The second and far more memorable moment for me came in 1995’s The American President. The president’s girlfriend is an environmental activist called Sydney Ellen Wade (played by Annette Bening) who once burned a flag at a protest. The president’s opponents seize on a photo of the incident and tar Wade as unpatriotic and borderline treasonous. “The symbol of your country cannot just be a flag,” says Michael Douglas as fictional President Andrew Shepherd in the film’s big Aaron Sorkin-scripted monologue. “The symbol also has to be one of its citizens, exercising his right to burn that flag in protest.” I was a few years older when I watched this movie, and my reaction to the scene in which the flag-burning was addressed remains much the same – i.e., it’s a flag. Burning it (safely) ends no lives and harms utterly no one. And that is a basic right of any citizen. On Wednesday night, my Uber driver did not appear to fully subscribe to this view. For her, flag-burning was one step on the rickety bridge that might lead to all-out anarchy. She told me she was just glad the flag-burning had been “nipped in the bud.”

Here’s what the flag – and those wearing it so happily – signifies to me: I want you to know who I am.
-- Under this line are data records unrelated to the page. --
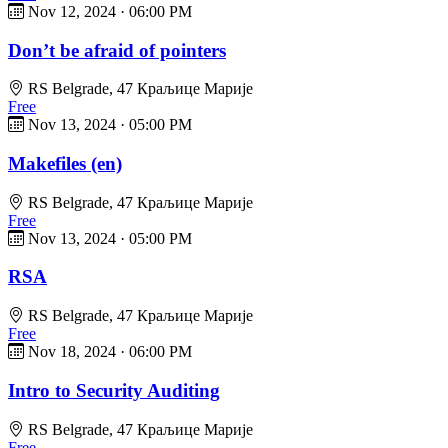
Nov 12, 2024
·
06:00 PM
Don’t be afraid of pointers
RS Belgrade, 47 Краљице Марије
Free
Nov 13, 2024
·
05:00 PM
Makefiles (en)
RS Belgrade, 47 Краљице Марије
Free
Nov 13, 2024
·
05:00 PM
RSA
RS Belgrade, 47 Краљице Марије
Free
Nov 18, 2024
·
06:00 PM
Intro to Security Auditing
RS Belgrade, 47 Краљице Марије
Free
If you’re wearing a flag – or burning it, for that matter – you are saying something, you are for or against, you are exerting yourself, self-identifying in a way that is private but also very public. And I think there’s been a shift in the ease with which people want you to know what they’re thinking. It is no longer enough to have your political stance in your back pocket, a silent meditation between you, your deity of choice, and the ballot booth at the polling station. Now, you must proclaim your stance, whether that stance is love for America or disdain for it, on the internet, on your car, on the shirt on your back. It reminds me of a Dave Chappelle bit from his 2000 stand-up special, Killin’ Them Softly. “White people do not like to talk about their political affiliations,” he says. “It’s a secret!” Not any more, not here in Cleveland. Not when politics is a carnival, and there are so many rides to go on.

Here, the flag is an invitation, a performance, and an advertisement.